The Horde follows a team of corrupt, vengeful French cops on their mission to exterminate a group of ruthless gangsters responsible for the death of a former colleague. Headed up by the bear-like Ouessem (Jean-Pierre Martins), the death-squad manage to infiltrate the gang’s lair – a derelict apartment block within the decaying suburbs of North Paris – but are quickly overpowered by their mobster opposition, lead by Nigerian kingpin Adewale (Eriq Ebouaney). Meanwhile, outside, an unknown occurrence is turning the Parisian population into a hoard of homicidal flesh-eaters who begin to ascend the building in search of human flesh. But can the two opposing factions put aside their differences in order to escape certain death, or will mutual hatred and distrust lead to their collective destruction…

In regards to originality, first impressions are not particularly encouraging. The Horde presents its audience with a number of typical, formulaic zombie film tropes; a group of contrasting, highly-pressurised survivors; a derelict building that quickly shifts from being the last available safe refuge to a concrete tomb; and most importantly, countless, evermore elaborate scenes of zombie decapitation, evisceration and immolation. We’ve clearly seen this all before.

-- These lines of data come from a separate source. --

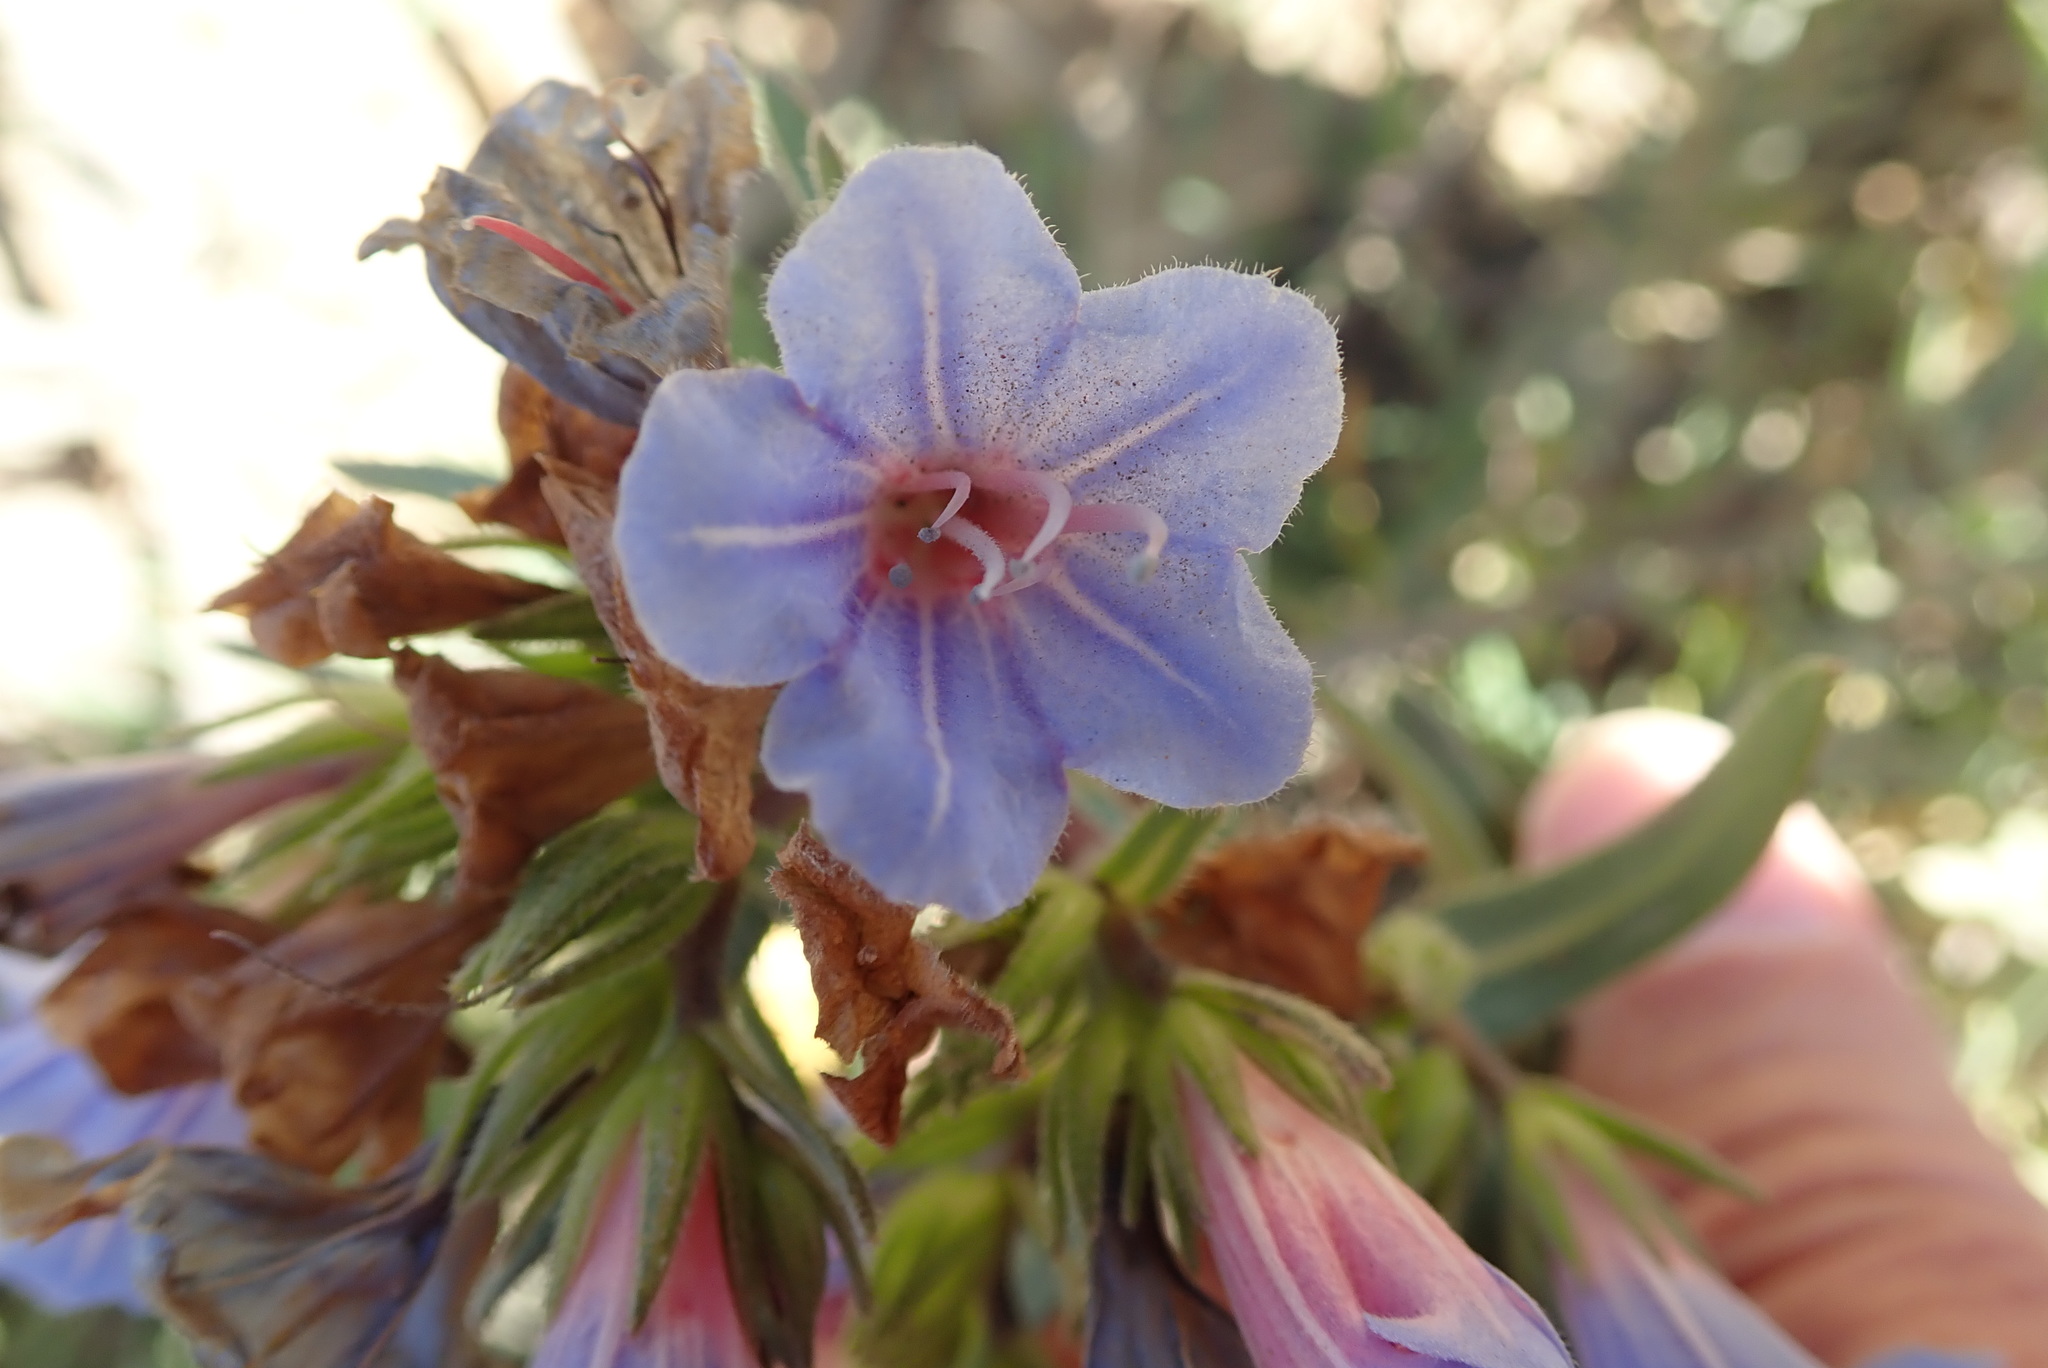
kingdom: Plantae
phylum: Tracheophyta
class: Magnoliopsida
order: Boraginales
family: Boraginaceae
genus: Lobostemon
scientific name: Lobostemon fruticosus
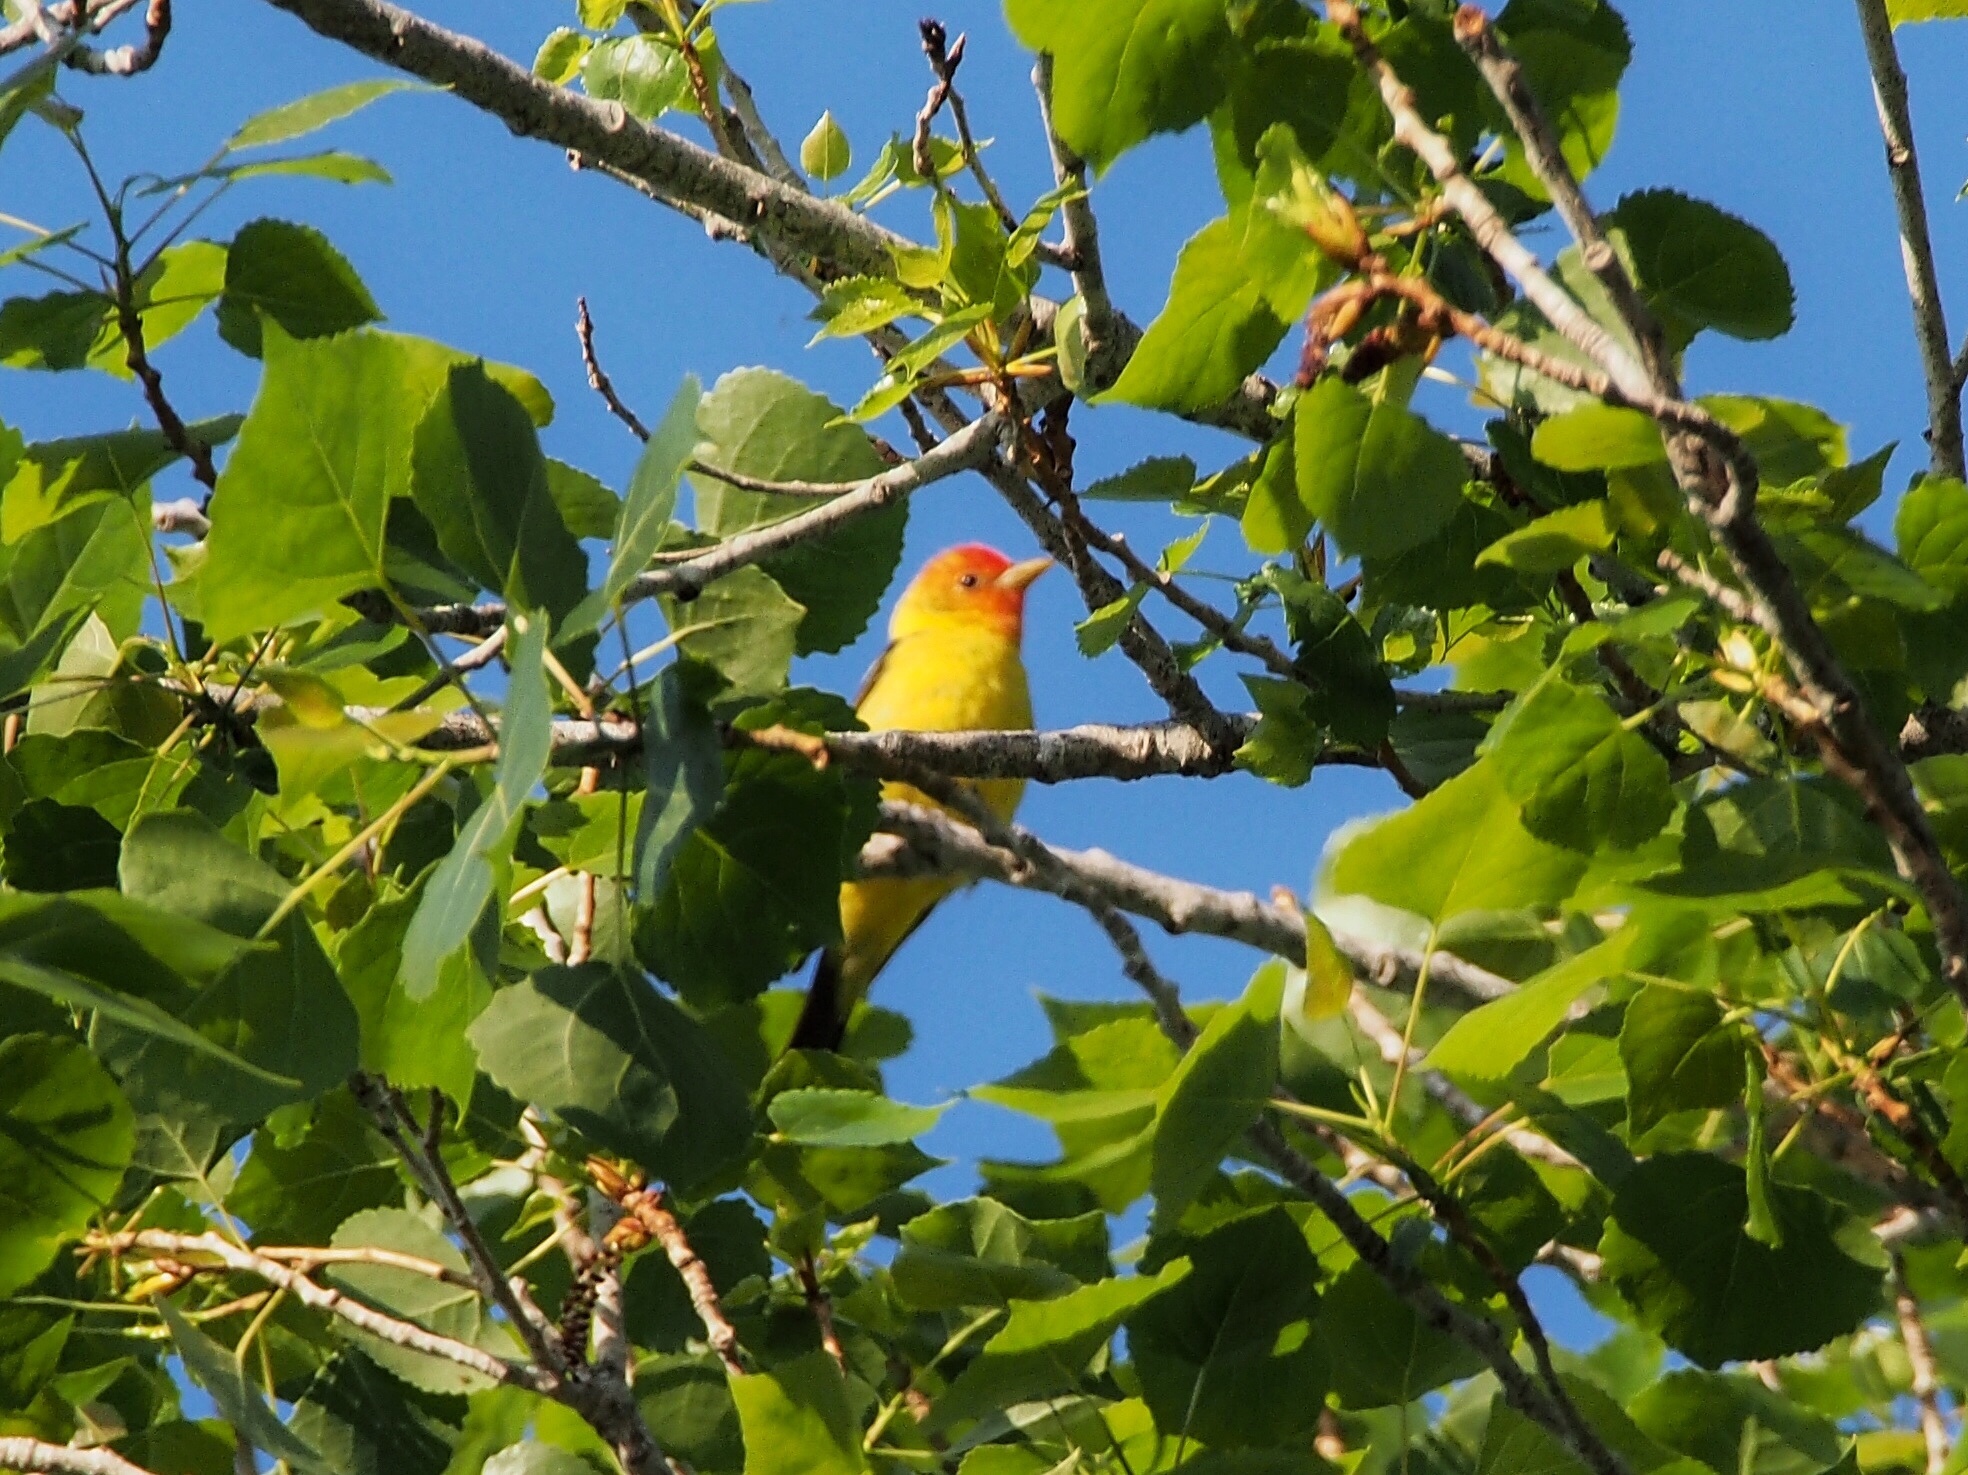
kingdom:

However, it gradually becomes clear that directors Yannick Dahan and Benjamin Rocher have spent a great deal of time and effort in correctly planning and choreographing a number of the film’s more impressive, gory set pieces. Highlights include a fridge-related zombie offing, an undead massacre with an un-mounted, high calibre machine gun and some of the most enjoyable survivor vs. flesh-eater hand to hand combat seen since Ken Foree decided against taking the easy way out of a tight squeeze in Romero’s original Dawn of the Dead (1978). The fast-paced camerawork of the film’s action sequences also add an extra layer of physicality, with bone to bone impacts shaking the audience’s viewpoint, evoking the kind of wincing nausea towards the exertion of extreme force upon the human body I felt when first watching the infamous fire extinguisher scene in Gaspar Noé’s nightmarish Irreversible (2002).

Whilst falling well short of even beginning to reinvent the flesh-eating wheel, Dahan and Rocher’s The Horde is for the most part a competently made, high octane, and, importantly, enjoyable French take on the zombie genre. For a more innovative approach to teaching this particular cinematic ‘old dog’ a few new tricks, I urge you to go out and grab a copy of the fantastically inventive 2009 Canadian horror Pontypool.